=== Section Start ===

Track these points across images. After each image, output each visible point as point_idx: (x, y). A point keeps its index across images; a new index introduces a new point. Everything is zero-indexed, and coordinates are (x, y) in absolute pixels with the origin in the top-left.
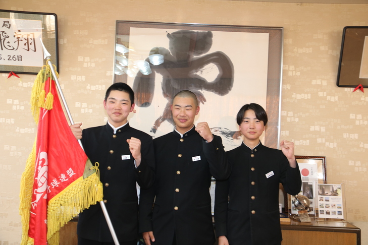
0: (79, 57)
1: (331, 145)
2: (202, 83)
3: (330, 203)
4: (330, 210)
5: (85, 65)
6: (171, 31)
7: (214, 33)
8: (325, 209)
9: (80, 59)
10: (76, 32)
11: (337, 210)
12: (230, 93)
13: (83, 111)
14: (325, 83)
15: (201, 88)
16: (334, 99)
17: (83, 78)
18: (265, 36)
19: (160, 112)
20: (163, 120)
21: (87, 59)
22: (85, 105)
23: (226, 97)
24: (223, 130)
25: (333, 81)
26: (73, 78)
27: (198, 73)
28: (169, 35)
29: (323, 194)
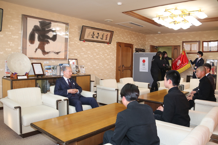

=== Section End ===

* [EXERCISE]: Rewrite all the records above with "zero-indexed" changed to "0-indexed" and everything else kept the same. Leave the pictures out.

* [SOLUTION TO THE PROBLEM]:
Track these points across images. After each image, output each visible point as point_idx: (x, y). A point keeps its index across images; a new index introduces a new point. Everything is 0-indexed, and coordinates are (x, y) in absolute pixels with the origin in the top-left.
0: (79, 57)
1: (331, 145)
2: (202, 83)
3: (330, 203)
4: (330, 210)
5: (85, 65)
6: (171, 31)
7: (214, 33)
8: (325, 209)
9: (80, 59)
10: (76, 32)
11: (337, 210)
12: (230, 93)
13: (83, 111)
14: (325, 83)
15: (201, 88)
16: (334, 99)
17: (83, 78)
18: (265, 36)
19: (160, 112)
20: (163, 120)
21: (87, 59)
22: (85, 105)
23: (226, 97)
24: (223, 130)
25: (333, 81)
26: (73, 78)
27: (198, 73)
28: (169, 35)
29: (323, 194)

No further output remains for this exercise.